Passage for review
■ ■ ■ ■
What to do when $x$ in $\Gamma(x)$ is a negative integer?

Question

I have the following likelihood calculation:

\begin{align}\mathcal{L}(s|\alpha) = \sum_{i=1}^O\Biggl\{\ln\frac{ \Gamma(\alpha_0 )}{ \Gamma( B )}- \sum_{k=1}^K \ln \Gamma(\hat{\mathcal{S}}_k^i+1) + \ln \biggl[ \sum_{k=1}^K \Bigl( \ln \Gamma(\hat{\mathcal{S}}_k^i + \alpha_k) - \ln \Gamma(\alpha_k) \Bigr) \biggr] \Biggr\}\end{align}

There are several $\Gamma$ functions in there. $\Gamma$ is not defined for negative integers. When one of the $x$ values in $\Gamma(x)$ is a negative integer, what should I do? Can I add a small number to $x$ (e.g. $x = x+1e^{-131} \quad \text{if}\ x\ \text{is a negative integer}$?

---

Edit: https://math.stackexchange.com/a/263755/96592 could be the answer? So if $x$ is negative $\Gamma(x) = \frac{\Gamma(x+\epsilon)}{\Gamma(\epsilon)}$ with $\epsilon$ close to $0$? Not sure if I understand that correctly.

Answer 1

$\Gamma(x)$ has poles at non-positive integers, so you won't be able to solve the problem by adding a small value to $x$, since the smaller the value you use, the larger (or more negative depending on if x is odd or even) $\Gamma(x)$ will be.

In other words, for even $x \in \mathbb{Z}_{\leq 0}$

$\lim_{\epsilon \rightarrow 0^+}\Gamma(x+\epsilon)=\infty$ and $\lim_{\epsilon \rightarrow 0^-}\Gamma(x+\epsilon)=-\infty$

and vice versa for odd $x \in \mathbb{Z}_{\leq 0}$

Answer 2

1. The gamma function $\Gamma(x)$ is positive on the intervals $(0,+\infty)$ and $(-2k,1-2k)$ for $k\in\mathbb{N}=\{1,2,\dotsc\}$. See Figure 3.1 on page 44 in the book [4] below.
■ ■ ■ ■
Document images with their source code
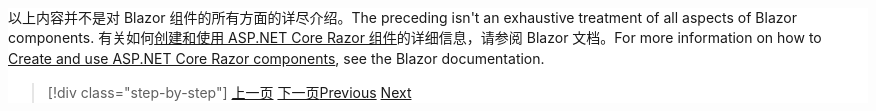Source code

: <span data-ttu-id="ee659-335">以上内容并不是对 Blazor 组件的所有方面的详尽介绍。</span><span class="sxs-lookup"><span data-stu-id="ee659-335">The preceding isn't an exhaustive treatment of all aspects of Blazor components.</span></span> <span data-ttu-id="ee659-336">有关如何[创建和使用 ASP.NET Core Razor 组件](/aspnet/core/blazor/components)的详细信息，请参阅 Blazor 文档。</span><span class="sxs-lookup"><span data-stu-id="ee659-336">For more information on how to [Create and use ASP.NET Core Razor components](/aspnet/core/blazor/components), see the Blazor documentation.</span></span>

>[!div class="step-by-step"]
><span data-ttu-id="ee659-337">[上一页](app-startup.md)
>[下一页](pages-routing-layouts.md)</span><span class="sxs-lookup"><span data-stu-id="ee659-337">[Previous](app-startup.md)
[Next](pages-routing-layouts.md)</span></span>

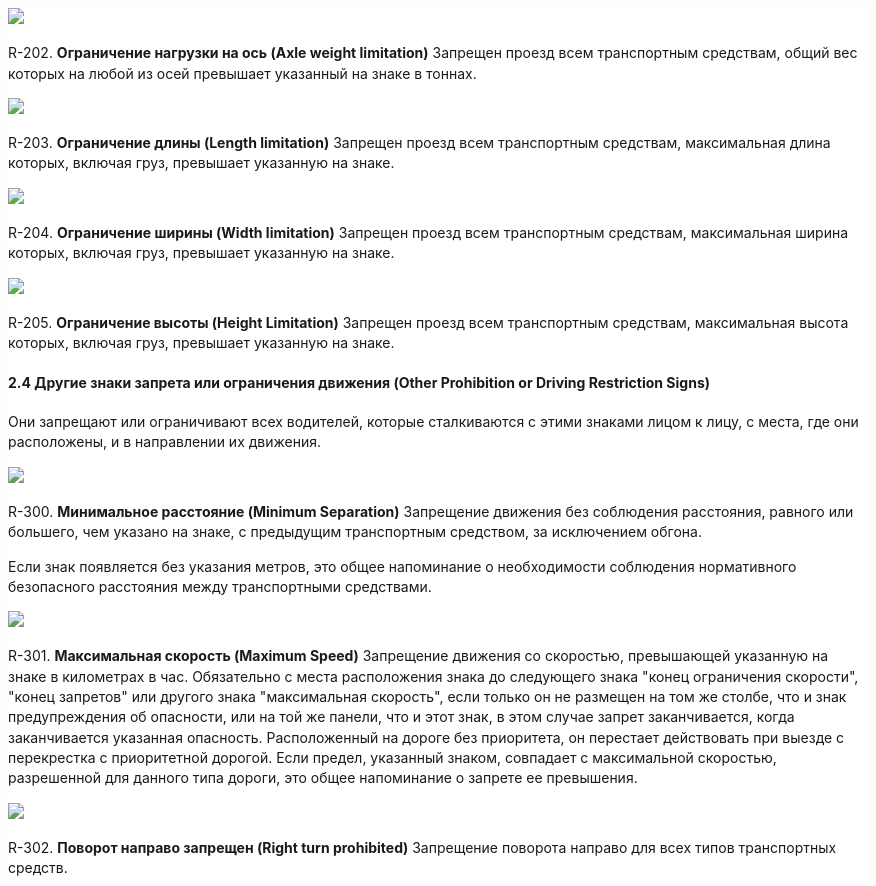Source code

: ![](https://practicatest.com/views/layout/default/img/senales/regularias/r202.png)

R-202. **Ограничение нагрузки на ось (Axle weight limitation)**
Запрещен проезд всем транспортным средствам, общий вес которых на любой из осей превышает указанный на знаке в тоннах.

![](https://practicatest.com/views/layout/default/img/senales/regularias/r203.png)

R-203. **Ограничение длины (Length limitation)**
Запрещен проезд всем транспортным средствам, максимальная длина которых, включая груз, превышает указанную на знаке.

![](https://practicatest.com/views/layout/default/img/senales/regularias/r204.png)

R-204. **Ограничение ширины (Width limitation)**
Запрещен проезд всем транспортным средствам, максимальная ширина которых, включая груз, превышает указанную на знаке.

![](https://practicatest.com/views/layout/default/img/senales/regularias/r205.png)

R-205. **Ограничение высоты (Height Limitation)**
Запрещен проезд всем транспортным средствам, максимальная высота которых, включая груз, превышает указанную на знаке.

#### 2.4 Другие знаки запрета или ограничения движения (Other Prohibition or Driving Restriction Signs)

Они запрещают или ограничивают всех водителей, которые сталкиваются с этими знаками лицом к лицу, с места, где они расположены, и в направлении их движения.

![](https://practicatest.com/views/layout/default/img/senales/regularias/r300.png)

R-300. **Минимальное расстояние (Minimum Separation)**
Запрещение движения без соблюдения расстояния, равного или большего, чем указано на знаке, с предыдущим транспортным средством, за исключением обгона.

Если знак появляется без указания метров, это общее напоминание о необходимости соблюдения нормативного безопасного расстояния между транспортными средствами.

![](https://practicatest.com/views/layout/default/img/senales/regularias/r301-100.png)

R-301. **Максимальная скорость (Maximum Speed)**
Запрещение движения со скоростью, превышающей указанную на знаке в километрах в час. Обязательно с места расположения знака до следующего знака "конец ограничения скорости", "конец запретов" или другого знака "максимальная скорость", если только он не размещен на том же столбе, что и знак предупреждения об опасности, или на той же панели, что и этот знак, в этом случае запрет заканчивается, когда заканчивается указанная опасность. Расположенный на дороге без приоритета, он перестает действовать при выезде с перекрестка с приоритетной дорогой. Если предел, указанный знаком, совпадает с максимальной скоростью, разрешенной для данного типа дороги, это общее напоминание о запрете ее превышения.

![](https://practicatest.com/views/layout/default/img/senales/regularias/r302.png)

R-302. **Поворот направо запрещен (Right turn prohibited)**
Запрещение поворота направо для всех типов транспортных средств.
■ ■ ■ ■
Required actions
1 - Can you print the part of the gamma function thread starting with "There are several" and going on through "understand that correctly."?
2 - In the gamma function thread, why does the first answer say that adding a small value to x won't solve the problem? Answer in one to three sentences.

Solutions to the problems
1 -
There are several $\Gamma$ functions in there. $\Gamma$ is not defined for negative integers. When one of the $x$ values in $\Gamma(x)$ is a negative integer, what should I do? Can I add a small number to $x$ (e.g. $x = x+1e^{-131} \quad \text{if}\ x\ \text{is a negative integer}$?

---

Edit: https://math.stackexchange.com/a/263755/96592 could be the answer? So if $x$ is negative $\Gamma(x) = \frac{\Gamma(x+\epsilon)}{\Gamma(\epsilon)}$ with $\epsilon$ close to $0$? Not sure if I understand that correctly.

2 - Γ(x) has poles at the non-positive integers. The smaller the value added to x, the larger Γ(x) becomes, or the more negative, depending on whether x is odd or even.